[Selected passage — start]
I have just read the recent post on the Chinese swordsman versus the Japanese swordsman, which got into a good discussion concerning Chinese swords versus Japanese swords.

I have written an article on this topic:
http://chineseswords.freewebspace.com/contact.html



I have also posted some new pics of an antique Chinese jian at:
http://chineseswords.freewebspace.com/photo6.html


And other new pics of the laminated construction and heat-treatment effects of a Chinese jian at:
http://chineseswords.freewebspace.com/custom.html


My main website on Chinese swords at http://thomaschen.freewebspace.com is unavailable for access til 1st September. I would seriously recommend to everyone seeking info on the history and technical development of Chinese swords to visit this website next month.




Cheers
Thomas Chen

Thomas Chen
08-22-2002, 03:17 AM
To the Top...

neito
08-22-2002, 03:58 AM
this one is actually as reasonable topic, unlike the swordsman vs. swordsman one which was impossable.
[Selected passage — finish]
[Information supplied — start]
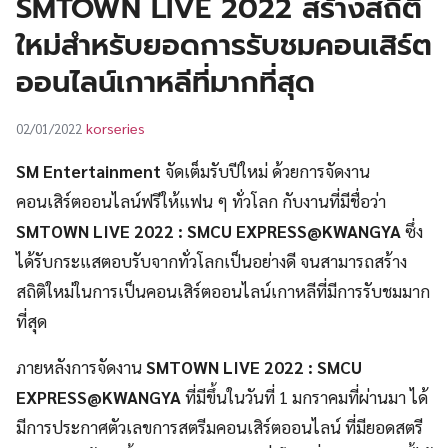
SMTOWN LIVE 2022 สร้างสถิติ
UT
ใหม่สำหรับยอดการรับชมคอนเสิร์ต
ออนไลน์เกาหลีที่มากที่สุด
korseries
02/01/2022
SM Entertainment
จัดเต็มรับปีใหม่ ด้วยการจัดงาน
คอนเสิร์ตออนไลน์ฟรีให้แฟน ๆ ทั่วโลก กับงานที่มีชื่อว่า
SMTOWN LIVE 2022 : SMCU EXPRESS@KWANGYA
ซึ่ง
ได้รับกระแสตอบรับจากทั่วโลกเป็นอย่างดี จนสามารถสร้าง
สถิติใหม่ในการเป็นคอนเสิร์ตออนไลน์เกาหลีที่มีการรับชมมาก
ที่สุด
ภายหลังการจัดงาน
SMTOWN LIVE 2022 : SMCU
EXPRESS@KWANGYA
ที่มีขึ้นในวันที่ 1 มกราคมที่ผ่านมา ได้
มีการประกาศตัวเลขการสตรีมคอนเสิร์ตออนไลน์ ที่มียอดสตรี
[Information supplied — finish]
◆ Job item:
Decide whether each statement agrees with the forum post on Chinese swords. Answer yes or no for each, and quote the words of the post that decide it.
1. The main website on Chinese swords can be visited before 1st September.
2. The pictures on the custom page show the laminated construction of a Chinese jian.
3. The reply from neito finds the swordsman versus swordsman topic more reasonable than this one.

◆ Answer for this exercise:
1. No: "My main website on Chinese swords at http://thomaschen.freewebspace.com is unavailable for access til 1st September."
2. Yes: "other new pics of the laminated construction and heat-treatment effects of a Chinese jian at: http://chineseswords.freewebspace.com/custom.html"
3. No: "this one is actually as reasonable topic, unlike the swordsman vs. swordsman one which was impossable."